Ieri il ministro dell’Economia incontrando deputati e senatori delle commissioni Bilancio ha però fatto un piccolo passo in avanti aprendo «a forme di finanziamento complementare», e dicendosi disponibile «a ragionare sia sugli strumenti che sugli incentivi e sui legami tra sistema pensionistico e mercato del lavoro», senza escludere «un possibile ruolo del sistema creditizio». La questione sul tavolo è quella del prestito previdenziale, già studiato ai tempi del governo Letta e poi ripreso dal ministro del Lavoro Poletti e fino ad oggi rimasto in stand-bye. Carlo Dell’Aringa, autore del primo progetto ed oggi deputato Pd, non esclude «che oggi Bruxelles possa avere da ridire sul ruolo delle banche», ma giudica «importante l’apertura di Padoan».
Il prestito-ponte
L’idea, già tradotta da tempo in due progetti di legge depositati dal Pd in Parlamento, prevede che si possa andare in pensione con 3 anni di anticipo ed un assegno mensile di circa 850 euro grazie ad un prestito-ponte da restituire poi a rate in 20 anni una volta maturati i requisiti pieni per andare in quiescenza. E in questo quadro il ruolo delle banche sarebbe fondamentale per non far gravare sull’Inps (ovvero sul debito pubblico) tutta l’operazione. «Noi – spiega il senatore Pd Carlo Santini – abbiamo immaginato questa soluzione per affrontare innanzitutto il problema dei disoccupati involontari di lunga durata over 55 e stimiamo che un’operazione del genere costi qualche centinaio di milioni». È chiaro che se la si volesse estendere all’intera platea, anche allo scopo di agevolare il ricambio anziani-giovani, i costi salirebbero molto. Secondo Marialuisa Gnecchi, deputata Pd della commissione Lavoro, quando si ragiona di flessibilità i costi non sono un problema insormontabile: «Con le ultime riforme – sostiene – di qui al 2050 risparmieremo ben 60 punti di Pil, ovvero 900 miliardi di euro, e non credo che sia un grosso problema spalmarli al 2080».

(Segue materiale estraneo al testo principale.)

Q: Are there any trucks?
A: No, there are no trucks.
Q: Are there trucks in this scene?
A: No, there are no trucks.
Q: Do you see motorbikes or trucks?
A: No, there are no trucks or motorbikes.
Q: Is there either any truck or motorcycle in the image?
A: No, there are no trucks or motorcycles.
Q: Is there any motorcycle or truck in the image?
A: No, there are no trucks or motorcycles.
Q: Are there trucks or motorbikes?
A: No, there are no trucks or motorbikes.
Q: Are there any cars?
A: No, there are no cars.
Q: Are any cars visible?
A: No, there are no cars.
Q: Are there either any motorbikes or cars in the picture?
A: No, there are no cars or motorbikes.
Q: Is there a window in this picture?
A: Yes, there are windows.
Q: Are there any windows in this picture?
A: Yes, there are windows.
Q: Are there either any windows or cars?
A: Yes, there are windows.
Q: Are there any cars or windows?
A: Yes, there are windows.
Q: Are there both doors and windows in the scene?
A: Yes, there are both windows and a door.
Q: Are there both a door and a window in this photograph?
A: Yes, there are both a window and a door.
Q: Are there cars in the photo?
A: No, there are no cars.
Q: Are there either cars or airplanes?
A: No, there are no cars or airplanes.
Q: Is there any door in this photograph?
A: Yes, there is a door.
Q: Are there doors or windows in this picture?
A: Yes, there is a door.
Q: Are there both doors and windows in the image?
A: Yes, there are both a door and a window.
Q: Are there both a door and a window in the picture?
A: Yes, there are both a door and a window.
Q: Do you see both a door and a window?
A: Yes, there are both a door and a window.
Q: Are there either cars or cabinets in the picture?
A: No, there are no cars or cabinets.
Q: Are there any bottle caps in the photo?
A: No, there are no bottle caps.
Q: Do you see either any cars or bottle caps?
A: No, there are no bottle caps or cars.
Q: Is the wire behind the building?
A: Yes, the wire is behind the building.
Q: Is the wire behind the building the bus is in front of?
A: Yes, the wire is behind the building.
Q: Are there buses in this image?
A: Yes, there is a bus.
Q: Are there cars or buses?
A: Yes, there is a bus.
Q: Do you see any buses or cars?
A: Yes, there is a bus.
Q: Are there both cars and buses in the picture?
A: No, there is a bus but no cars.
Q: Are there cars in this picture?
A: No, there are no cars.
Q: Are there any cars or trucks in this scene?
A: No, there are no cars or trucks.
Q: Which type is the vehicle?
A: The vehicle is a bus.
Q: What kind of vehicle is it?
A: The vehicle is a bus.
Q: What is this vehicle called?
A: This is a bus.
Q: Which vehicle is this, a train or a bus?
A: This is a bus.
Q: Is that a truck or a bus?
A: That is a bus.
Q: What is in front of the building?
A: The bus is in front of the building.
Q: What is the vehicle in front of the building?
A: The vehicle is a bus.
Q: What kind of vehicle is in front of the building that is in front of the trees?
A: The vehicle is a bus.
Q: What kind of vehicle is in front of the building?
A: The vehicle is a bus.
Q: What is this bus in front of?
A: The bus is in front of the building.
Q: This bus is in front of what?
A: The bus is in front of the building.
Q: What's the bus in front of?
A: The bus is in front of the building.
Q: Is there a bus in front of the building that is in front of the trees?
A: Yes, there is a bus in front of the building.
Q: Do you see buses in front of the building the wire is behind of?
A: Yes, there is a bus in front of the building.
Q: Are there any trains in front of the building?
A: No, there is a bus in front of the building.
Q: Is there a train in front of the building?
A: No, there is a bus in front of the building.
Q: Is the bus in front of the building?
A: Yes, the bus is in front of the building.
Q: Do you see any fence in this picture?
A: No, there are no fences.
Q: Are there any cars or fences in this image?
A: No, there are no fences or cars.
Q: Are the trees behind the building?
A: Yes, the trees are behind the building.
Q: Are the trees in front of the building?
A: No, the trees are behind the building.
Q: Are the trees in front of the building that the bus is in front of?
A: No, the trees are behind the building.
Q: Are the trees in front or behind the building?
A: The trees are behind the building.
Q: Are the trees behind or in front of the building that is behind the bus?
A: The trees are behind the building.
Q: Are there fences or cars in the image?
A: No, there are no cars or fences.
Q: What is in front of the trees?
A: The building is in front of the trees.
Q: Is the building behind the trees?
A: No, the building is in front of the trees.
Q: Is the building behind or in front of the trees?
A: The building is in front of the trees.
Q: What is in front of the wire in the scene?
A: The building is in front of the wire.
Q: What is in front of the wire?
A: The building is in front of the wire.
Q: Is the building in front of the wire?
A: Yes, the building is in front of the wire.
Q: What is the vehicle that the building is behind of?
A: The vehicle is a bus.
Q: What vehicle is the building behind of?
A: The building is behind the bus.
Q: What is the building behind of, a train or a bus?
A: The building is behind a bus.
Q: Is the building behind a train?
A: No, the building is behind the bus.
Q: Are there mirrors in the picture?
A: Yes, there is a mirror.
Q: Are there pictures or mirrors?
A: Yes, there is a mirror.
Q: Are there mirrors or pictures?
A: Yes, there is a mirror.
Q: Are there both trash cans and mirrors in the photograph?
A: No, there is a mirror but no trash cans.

Il «sogno» della staffetta
Questione di soldi anche per rafforzare un altro strumento messo in campo solo da pochi giorni dal governo, ovvero il part-time agevolato, che consente ai lavoratori del settore privato di lavorare metà tempo negli ultimi 3 anni prima della pensione senza subire grandi penalizzazioni di stipendio. Per ora, infatti, questo meccanismo esclude tutto il pubblico impiego e soprattutto è finanziato con appena 240 milioni in 3 anni. In pratica al massimo ne possono beneficiare in 30 mila. Troppo poco per innescare quella staffetta generazionale di cui tanto si parla da tempo (e tra l’altro gli incentivi non prevedono obblighi di assunzione) per alleggerire davvero la disoccupazione giovanile che viaggia sempre attorno al 40%.